しばらく考えて、ブチハイエナはスピーカーを震わせる。
「イリエワニの対処は敵がこちらの防衛ラインまで到達してから行います。それまでに他の敵を可能な限り撃破しましょう。リカオン、チーター、シマウマの三名は南西から来るドールたちの迎撃に向かってください。リカオンがパーティのリーダーです。他二名は彼の指示に従うように。イボイノシシは北西のウマグマの対処をお願いします。フラミンゴは敵の位置までイボイノシシの案内を」
大型のイボイノシシはウマグマと同等の体長と体重。お互い雑食動物同士。肉食、草食、植物族の三すくみによる相性差もない。一騎打ちでも十分に戦える。ドール、ユキヒョウは肉食、ブラックバックは草食。対してリカオン、チーター、シマウマも肉食が二体に草食が一体。肉食多め構成なので、シマウマが相性不利になるが、そこはリカオンがうまく補って戦ってくれるだろうとブチハイエナは信頼する。
「分かった」と、リカオンがくしゃみをする。チーターはスピーカーで答える代わりに、にゃーお、と鳴き声を上げた。その隣でシマウマが「僕がリーダーじゃないのか」と落胆した表情を見せている。しかしリカオンに「行くぞ」と言われると、チーターと一緒にその後ろについていった。

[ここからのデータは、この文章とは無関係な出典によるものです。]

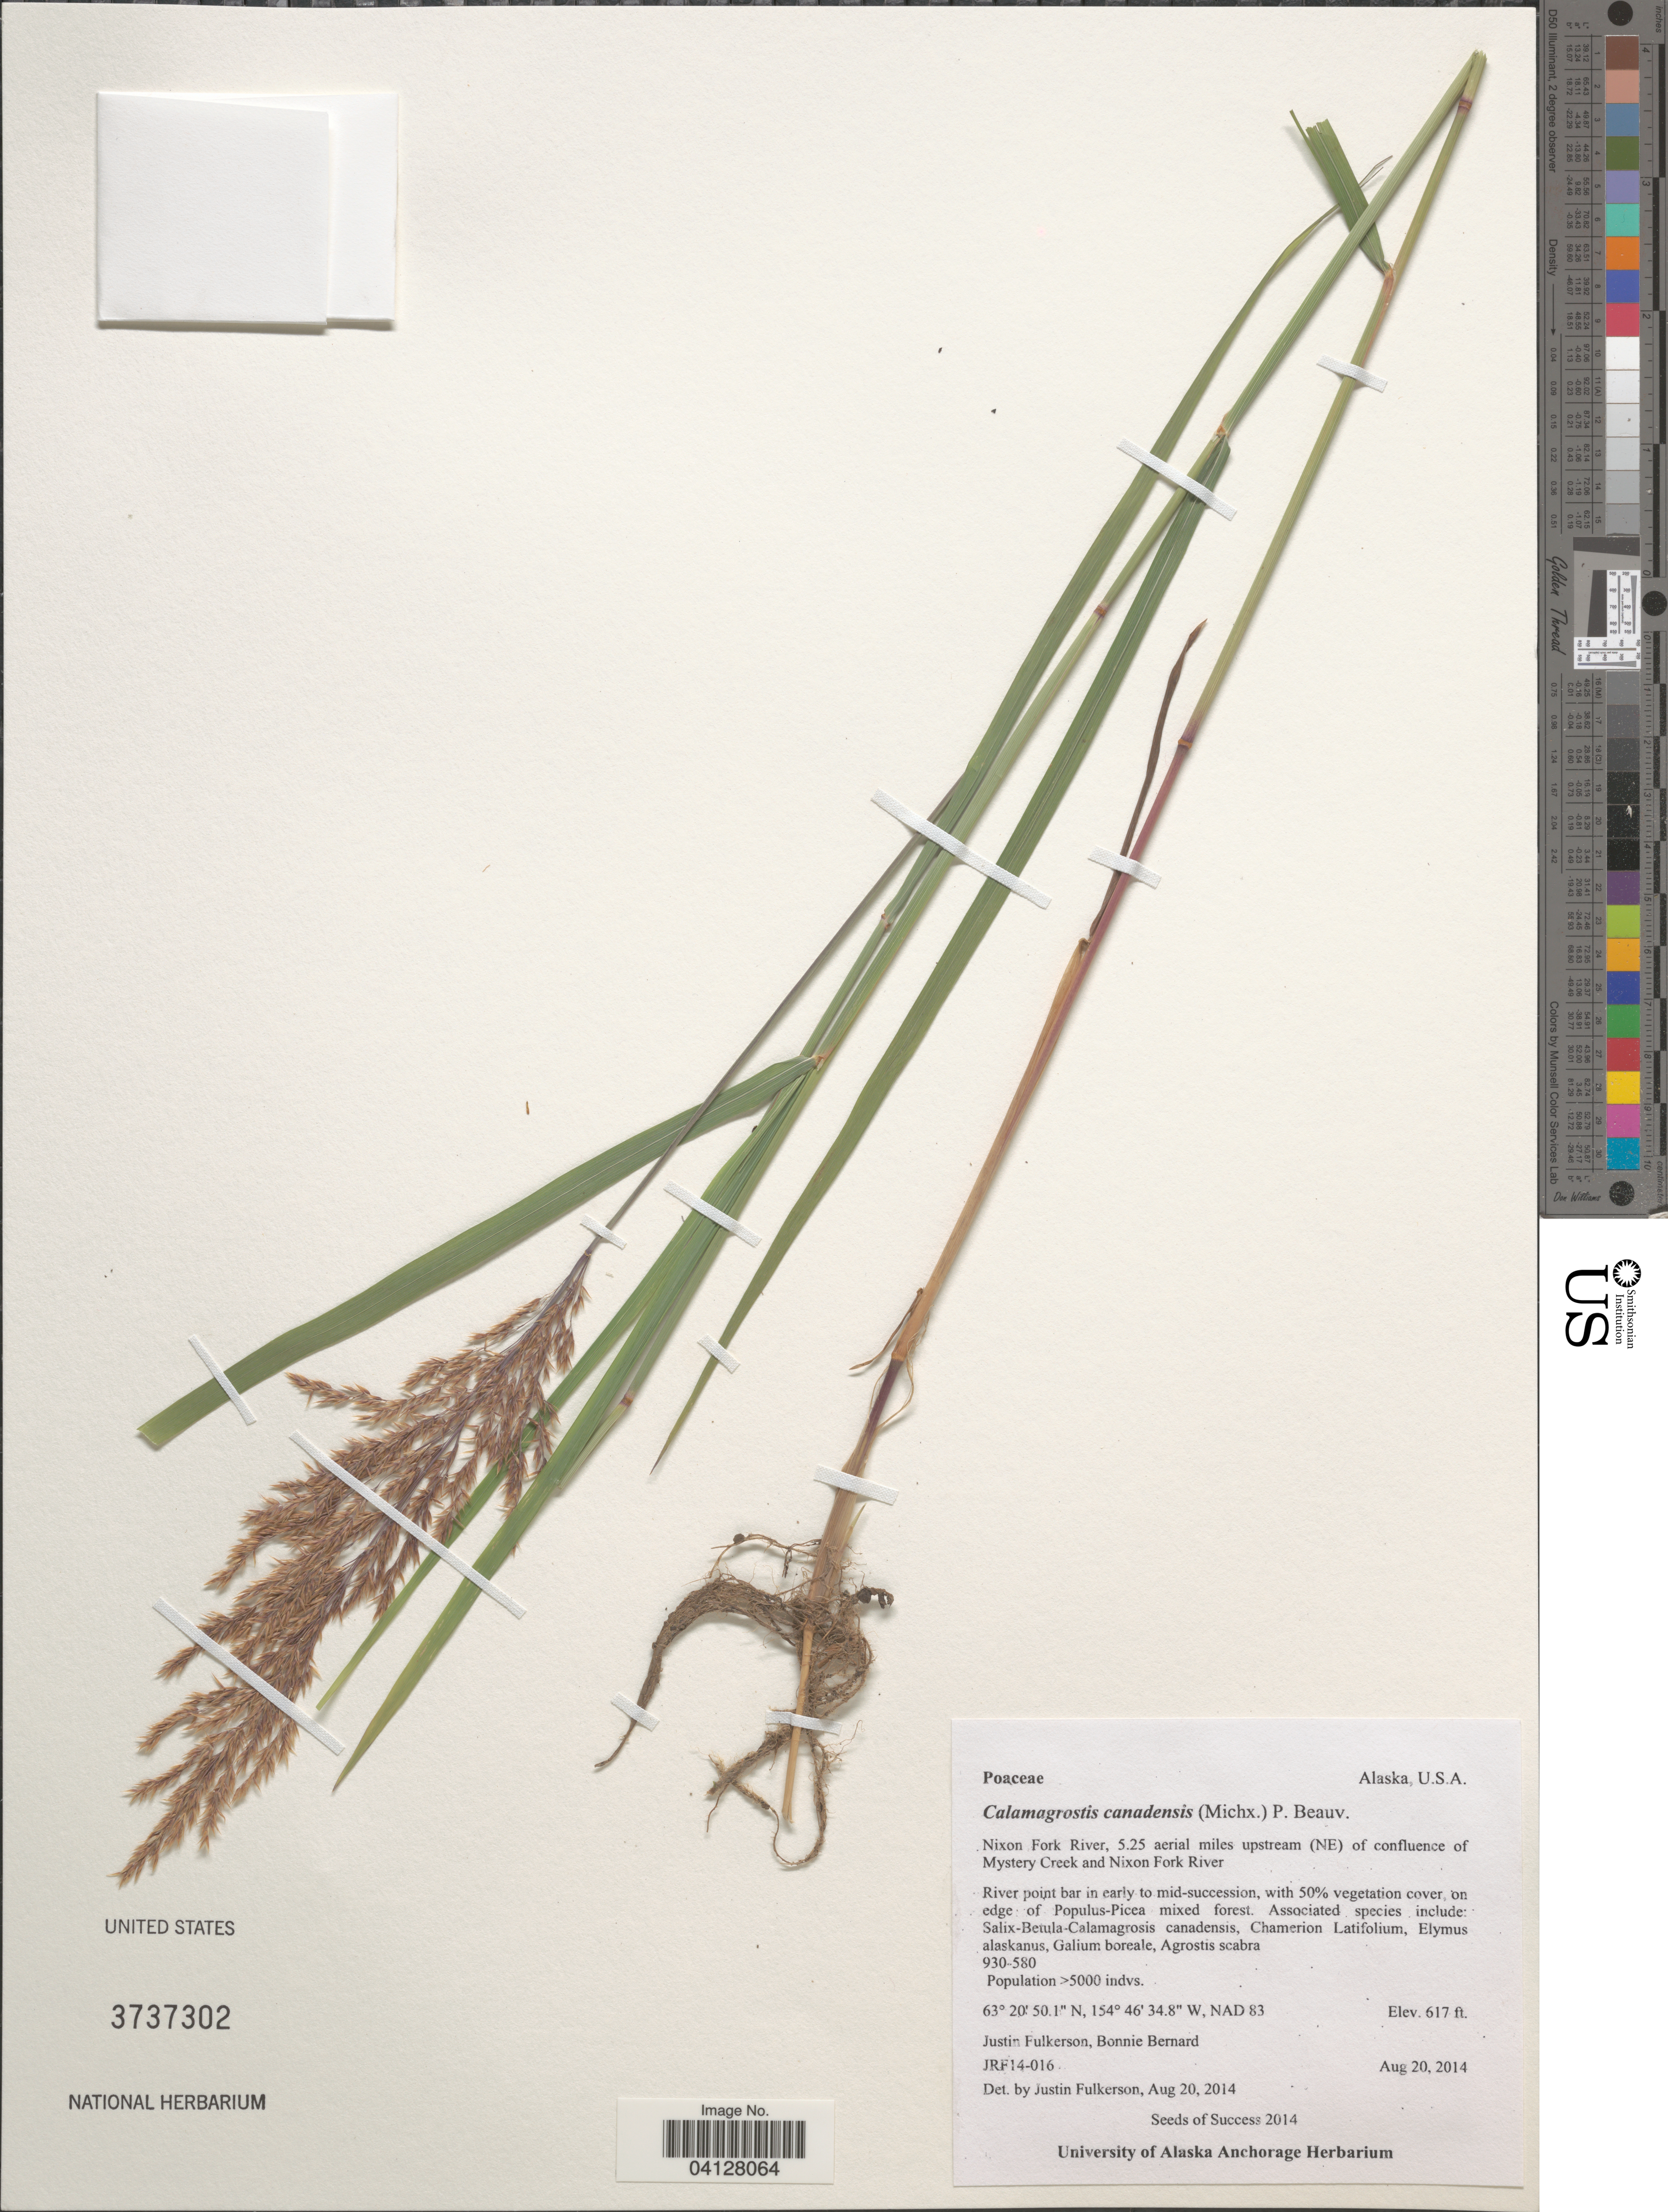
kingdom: Plantae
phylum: Tracheophyta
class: Liliopsida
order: Poales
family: Poaceae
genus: Calamagrostis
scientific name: Calamagrostis canadensis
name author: (Michx.) P. Beauv.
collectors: J. Fulkerson & B. Bernard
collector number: JRF14-016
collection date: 2014-08-20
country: United States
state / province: Alaska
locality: Nixon Fork River, 5.25 aerial miles upstream (NE) of confluence of Mystery Creek and Nixon Fork River. NAD 83.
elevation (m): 188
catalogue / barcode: US 3737302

イボイノシシもブチハイエナの指示に従い、すぐに北西に向かって走っていく。それを先導すべく、フラミンゴも飛び立っていった。もう全ての戦力を放出してしまった状態。本拠地に残ったのはブチハイエナ、オポッサム、ハゲコウ、トムソンガゼルだけになる。
「リカオンさんたちの案内はいいんですか」
と、トムソンガゼル。
「そうですね……」
ブチハイエナが一時、思案するそぶりを見せると、
「案内ついでに僕も戦えます。三対三から三対四になるだけでも大分有利だし、僕でもブラックバックの相手ぐらいはできますよ」
と、提案した。
「うん。ではお願いしましょう。リカオンのパーティに加わってください。問題があれば、戦線を離れて、私のところへ」
「はい」
言って、ぴょん、とトムソンガゼルは跳ねると、サバンナの草原をざわつかせながら走っていった。
「ぼくらはどうすればいい」
オポッサムがハゲコウを見上げながら、ブチハイエナに聞いた。ハゲコウは長い足ですらりと立って、従順にブチハイエナの指示を待っている。
「ハゲコウは巡回任務を継続。どさくさに紛れて小動物が拠点をすり抜けるのを防いでください。ムササビを発見した場合、可能なら排除を。ダチョウの生死が分かればその確認もお願いします。それからバオバブに伝言を頼みます」
「はいっ!」
ハゲコウが瞳をぎょろりと輝かせる。
「オポッサムは西へ」とブチハイエナ。
それを聞いたオポッサムが「西?」と怪訝そうに尖った鼻先を傾げると、
「ええ。ヌーと合流して、少し確認してもらいたいことが」
と、ブチハイエナは尻尾を立てて、深く頷いた。
大きな翼が広げられて、長いくちばしが天に向けられる。ハゲコウは任務を携えてバオバブの元へ飛んでいった。続いてオポッサムが小さな手足を一心に動かして、西へと全速力で走る。
それを見届けたブチハイエナは腰を上げて、岩場を下りると、朝日に照らされるサバンナの草原を、勇ましく駆け抜けていった。